不顾对方的独自沉思,程游陆已自顾自地做到了他身旁的一张椅子上,为自己的言论作出解释:“依照阁下的身手,在来到之时居然没有第一时间想我痛下杀手,反而是开声示意,游陆便有几分确定,阁下今夜并非为取这一条贱命而来了。”
“何以见得?”
“因为用不着。”程游陆坦然一笑,“数月前冥王秦无曦遇刺身死,血海的嫌疑当属首位。冥地与栖霞堡因此结成联盟,朝廷之中亦传出了要严惩我血海的声音,如今游陆已成为众矢之的,若是我在这时候遭遇不测,不仅可为血海洗脱嫌疑,或许还能为血海带来几分好处。反之,我若是安然无恙,血海的嫌疑将会越来越大,整个长安的气氛亦会越来越凝重,到了最后,冥地、栖霞堡才能真正结成联盟,与我血海形成不死不休的局面。”
“看来你这次是打算单刀赴会,直面冥地与栖霞堡的进逼?”
程游陆的坦然使唐翎心中泛出几分好奇,但这问题刚出,已迎来了对方的否认:“血海敢于直面一切敌意与仇视,但区区冥地、区区栖霞堡,此刻仍无法给我们造成压力。至于所谓的进逼,也只不过是某些人一厢情愿的想法而已。
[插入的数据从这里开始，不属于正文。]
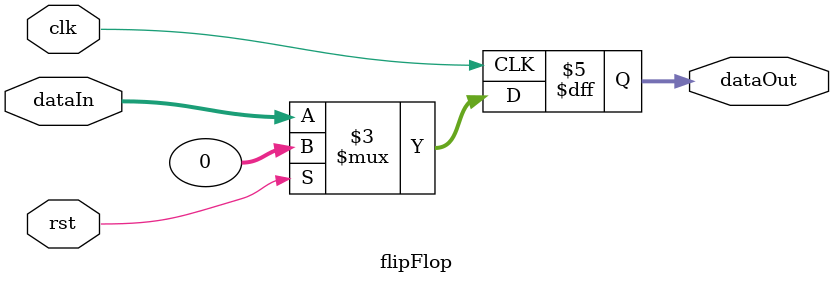
<source format=v>
module flipFlop #(
	parameter WIDTH = 32
	)(
	input clk,rst,
	input [WIDTH-1:0]dataIn,
	output reg [WIDTH-1:0]dataOut);

	always@(posedge clk)begin
		if(rst)begin
			dataOut<={WIDTH{1'b0}};
		end
		else begin
			dataOut<=dataIn;
		end
	end
endmodule

</source>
这次游陆之所以来到长安,目的只有一个——亲自会一会那段环山与秦镜生,看看他们是否真的有与我血海为敌的资格。”
这名黑袍来者正是唐翎,虽然未有正式表露身份,但程游陆寥寥数句言语,倒惹得他对这名晚辈生出了几分好意。虽然在上元节当夜,唐翎曾在观星楼与程游陆有过一面之缘,但当时自己不愿暴露身份,也没有与程游陆多作交流,对这名程咬金后人亦不能称作太过了解。今夜到来,无非也就是要亲眼验证程游陆的气量风度,看看他是否有担任血海之主的能耐气概。没想到简单的几句交流后,程游陆已将程家一脉独有的豪迈气概表露无遗,而与他那位先祖相比,更是少了几分莽撞,多出几分不羁。
听过程游陆来到长安的目的过后,唐翎一时间也陷入了沉默之中,忽然,开怀的笑声从他遮掩身形样貌的黑袍中传出,直将房中的各种摆设震得嗡嗡作响。
“哈哈哈哈哈哈哈哈哈……”
坐于椅上,程游陆虽被这笑声中蕴含的功力影响,感到体内五脏六腑不住翻腾,但依旧咬紧牙关,默默承受着这莫名而来的威压,一声不响。